My use case is the iPython astrophysicist use case, where users tend to be very interactive with their dates and times. In fact, that's why I made the query language, because it was necessary for dataset discovery (i.e. return datasets between this time and that time). Of course, we often use a variety of types of times, from Julian day to Mission Event Time (where an arbitrary epoch is chosen that's usually close to some significant event, usually full funding, mission launch, first light, etc..)

Of course we could always just use function calls, but the ability to have literals is really nice.

Maybe I'm just a dreamer, but a similar extension to javascript and JSON would be really nice as well, given that you need a schema to understand the proper parsing of dates, otherwise you end up with a string, number, additional type field, or a fallback to Hungarian notation.


Looks promising! Although author said that moment.js was an inspiration, I'm glad that he didn't implement .replace functionality as mutation like moment does. It was a constant source of errors.


Fun fact, in the oldest, original version, arrow objects were mutable, and this was ripped out in 0.2 for exactly that reason.


Ah, this is lovely. If there's one routine thing I trip up over again and again, it's times, every time. Big fan, nice work. Will definitely look at using this next project.

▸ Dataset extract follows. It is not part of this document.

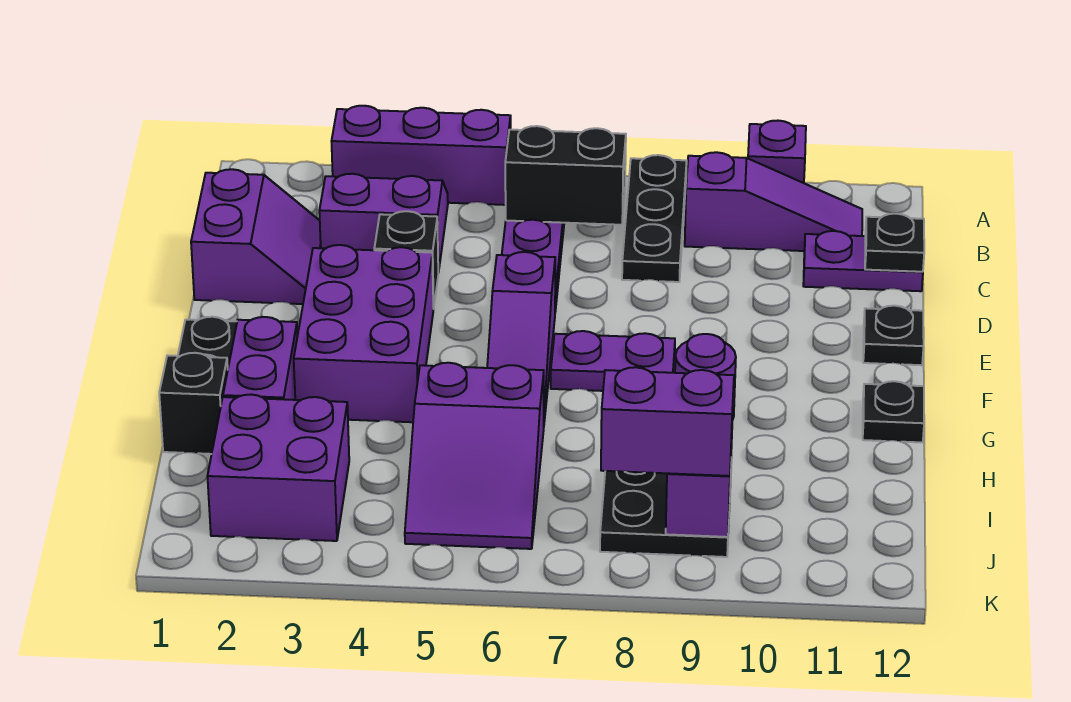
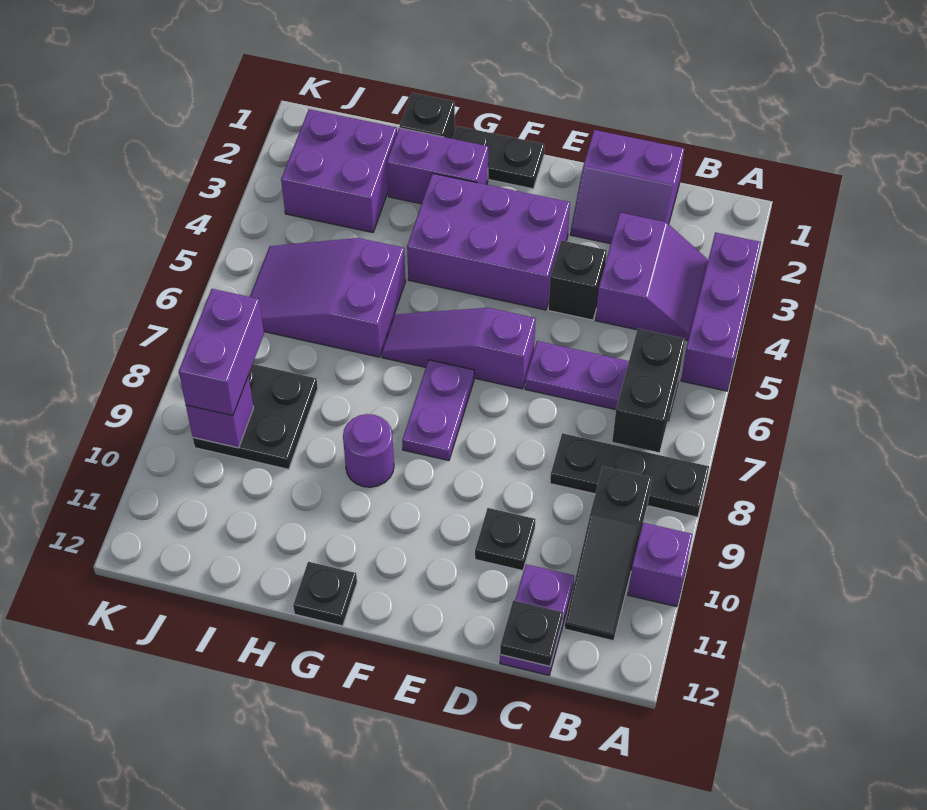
purple 1x3 slope [685,152,862,251] -> black 1x3 slope [564,466,651,641]
black 1x1 plate [863,306,924,365] -> black 1x1 plate moved to [475,508,535,571]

It's so easy to overlook something and not realize it is causing issues for users for a very long time.


Looks nice. I noticed the ceil function has an offset of one microsecond, this way it is not consistent with e.g. ceil in numpy. What was the reason for this?


Very nice! This replaces a lot of code I'm manually implementing now, to do things like humanize() and floor()/ceil()


> This replaces a lot of code I'm manually implementing now, to do things like humanize()

Why would you do it by hand anyway when Babel already does it? http://babel.pocoo.org/docs/api/dates/#babel.dates.format_ti...


I've used this in the past. Good, well-written library. The stdlib datetime/time modules are such a PITA sometimes.


There are too many ways to do something, best implement the One True Way.

There's an obligatory xkcd somewhere on this...



Funny and true, but this is a separate case. We're not talking about implementing a new standard, we're talking about easing development on your next project.


This might be what I am looking for since I looked at the datetime docs the first time years ago.


re. parsing and formatting tokens: because what we needed was yet another date/time pattern format which looks like LDML's but behaves completely differently.


Very nice, thank you, definitely using this in new code.


It would be better to stop reinventing this wheel.


We can, but only after someone actually produces a round wheel, with no gaps, sufficient spokes and a hole for an axle. I've yet to see such a beast.